*** Opening Raw data ***
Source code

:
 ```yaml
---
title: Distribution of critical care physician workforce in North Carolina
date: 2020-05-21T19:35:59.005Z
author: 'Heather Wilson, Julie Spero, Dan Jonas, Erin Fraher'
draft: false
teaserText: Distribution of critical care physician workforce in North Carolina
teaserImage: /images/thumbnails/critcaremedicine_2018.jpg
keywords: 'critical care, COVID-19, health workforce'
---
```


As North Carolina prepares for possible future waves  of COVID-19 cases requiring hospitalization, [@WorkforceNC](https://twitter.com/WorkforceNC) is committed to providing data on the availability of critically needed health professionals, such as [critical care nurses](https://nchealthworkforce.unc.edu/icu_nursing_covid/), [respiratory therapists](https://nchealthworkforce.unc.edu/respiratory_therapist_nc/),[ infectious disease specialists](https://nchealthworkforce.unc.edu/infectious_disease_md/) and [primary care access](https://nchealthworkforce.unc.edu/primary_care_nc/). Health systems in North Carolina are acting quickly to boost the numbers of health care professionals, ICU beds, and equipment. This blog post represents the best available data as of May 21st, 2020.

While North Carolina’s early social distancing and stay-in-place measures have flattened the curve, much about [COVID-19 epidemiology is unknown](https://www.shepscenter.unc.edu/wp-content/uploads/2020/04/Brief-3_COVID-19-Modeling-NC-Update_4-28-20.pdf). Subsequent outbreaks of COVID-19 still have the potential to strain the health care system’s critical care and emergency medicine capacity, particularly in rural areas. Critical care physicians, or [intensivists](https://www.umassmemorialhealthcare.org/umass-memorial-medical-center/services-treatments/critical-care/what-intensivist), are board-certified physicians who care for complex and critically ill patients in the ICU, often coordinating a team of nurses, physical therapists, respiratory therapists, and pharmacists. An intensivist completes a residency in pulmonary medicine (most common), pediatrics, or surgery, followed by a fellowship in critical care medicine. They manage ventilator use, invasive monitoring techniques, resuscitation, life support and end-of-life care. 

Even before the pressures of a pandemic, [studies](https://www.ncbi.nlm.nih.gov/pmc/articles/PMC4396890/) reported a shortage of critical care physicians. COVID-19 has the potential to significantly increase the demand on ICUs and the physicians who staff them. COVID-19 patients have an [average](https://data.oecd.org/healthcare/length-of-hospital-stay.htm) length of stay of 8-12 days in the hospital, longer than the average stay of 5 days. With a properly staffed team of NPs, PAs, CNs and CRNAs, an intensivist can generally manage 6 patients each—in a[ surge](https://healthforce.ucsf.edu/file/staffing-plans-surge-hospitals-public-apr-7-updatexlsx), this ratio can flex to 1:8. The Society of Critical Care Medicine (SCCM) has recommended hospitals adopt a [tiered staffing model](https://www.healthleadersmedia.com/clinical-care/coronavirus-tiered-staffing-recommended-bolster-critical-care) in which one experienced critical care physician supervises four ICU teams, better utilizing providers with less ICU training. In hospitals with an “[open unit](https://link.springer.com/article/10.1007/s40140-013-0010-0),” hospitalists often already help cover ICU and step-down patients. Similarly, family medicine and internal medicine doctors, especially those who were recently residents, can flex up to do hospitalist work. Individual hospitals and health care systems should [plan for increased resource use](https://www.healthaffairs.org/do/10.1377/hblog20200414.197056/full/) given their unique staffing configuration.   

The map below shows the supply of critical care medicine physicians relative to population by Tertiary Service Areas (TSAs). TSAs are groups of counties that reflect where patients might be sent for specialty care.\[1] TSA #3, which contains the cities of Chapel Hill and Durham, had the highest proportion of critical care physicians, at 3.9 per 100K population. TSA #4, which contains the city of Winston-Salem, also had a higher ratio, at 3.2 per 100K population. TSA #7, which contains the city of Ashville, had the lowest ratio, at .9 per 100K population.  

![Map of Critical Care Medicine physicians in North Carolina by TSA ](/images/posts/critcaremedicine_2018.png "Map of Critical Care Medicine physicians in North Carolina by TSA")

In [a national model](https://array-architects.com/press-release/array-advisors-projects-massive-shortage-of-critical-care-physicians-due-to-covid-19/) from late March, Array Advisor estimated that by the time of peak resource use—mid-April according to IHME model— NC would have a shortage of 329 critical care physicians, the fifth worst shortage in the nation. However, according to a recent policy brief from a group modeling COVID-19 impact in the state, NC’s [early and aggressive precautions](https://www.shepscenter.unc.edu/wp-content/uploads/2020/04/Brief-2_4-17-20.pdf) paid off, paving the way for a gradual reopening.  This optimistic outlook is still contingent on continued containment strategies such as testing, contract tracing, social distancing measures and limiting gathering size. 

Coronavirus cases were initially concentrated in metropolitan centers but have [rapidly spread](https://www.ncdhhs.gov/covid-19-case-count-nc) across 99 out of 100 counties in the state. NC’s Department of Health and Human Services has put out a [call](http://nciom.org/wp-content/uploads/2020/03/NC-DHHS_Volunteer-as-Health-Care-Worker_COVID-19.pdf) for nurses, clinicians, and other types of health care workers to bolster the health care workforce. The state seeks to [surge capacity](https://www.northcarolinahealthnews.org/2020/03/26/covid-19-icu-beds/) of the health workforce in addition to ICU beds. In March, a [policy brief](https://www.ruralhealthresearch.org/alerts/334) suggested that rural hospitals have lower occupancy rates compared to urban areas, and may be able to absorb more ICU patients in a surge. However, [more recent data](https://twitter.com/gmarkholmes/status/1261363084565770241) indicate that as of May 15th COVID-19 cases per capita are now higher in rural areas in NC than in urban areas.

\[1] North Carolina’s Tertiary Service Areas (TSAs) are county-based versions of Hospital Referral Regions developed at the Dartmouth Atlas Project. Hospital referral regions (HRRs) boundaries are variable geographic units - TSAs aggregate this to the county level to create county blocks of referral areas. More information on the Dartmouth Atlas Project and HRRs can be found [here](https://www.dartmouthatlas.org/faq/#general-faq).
*** Closing Raw data ***
*** Opening Raw data ***
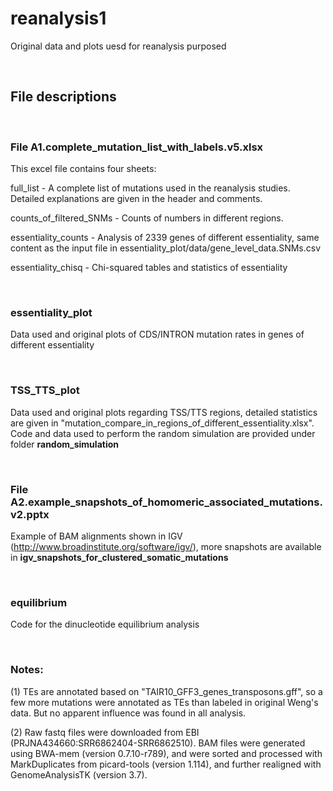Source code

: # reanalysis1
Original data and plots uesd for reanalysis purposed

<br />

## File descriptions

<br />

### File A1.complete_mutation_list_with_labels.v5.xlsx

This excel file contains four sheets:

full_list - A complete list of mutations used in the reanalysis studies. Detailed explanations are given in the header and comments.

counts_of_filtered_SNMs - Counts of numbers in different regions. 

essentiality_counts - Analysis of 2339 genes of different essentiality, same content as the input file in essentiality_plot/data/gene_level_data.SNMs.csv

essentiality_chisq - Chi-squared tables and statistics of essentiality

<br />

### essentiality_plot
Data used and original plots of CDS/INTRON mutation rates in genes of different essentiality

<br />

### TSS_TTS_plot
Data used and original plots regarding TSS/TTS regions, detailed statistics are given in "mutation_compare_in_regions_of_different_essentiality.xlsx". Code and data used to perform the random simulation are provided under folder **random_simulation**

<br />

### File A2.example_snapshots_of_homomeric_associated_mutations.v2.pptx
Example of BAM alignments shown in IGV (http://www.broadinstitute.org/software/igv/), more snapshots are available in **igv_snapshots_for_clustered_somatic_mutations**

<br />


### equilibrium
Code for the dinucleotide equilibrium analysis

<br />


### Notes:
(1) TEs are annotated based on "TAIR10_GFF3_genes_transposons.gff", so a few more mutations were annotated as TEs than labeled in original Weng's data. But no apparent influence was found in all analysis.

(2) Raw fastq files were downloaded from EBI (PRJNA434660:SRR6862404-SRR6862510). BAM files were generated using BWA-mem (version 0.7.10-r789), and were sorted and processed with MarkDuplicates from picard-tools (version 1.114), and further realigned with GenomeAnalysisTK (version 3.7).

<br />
*** Closing Raw data ***
▸ Task to carry out
If a line of the records includes the string "Distribution", copy it out.

▸ Reply
title: Distribution of critical care physician workforce in North Carolina
teaserText: Distribution of critical care physician workforce in North Carolina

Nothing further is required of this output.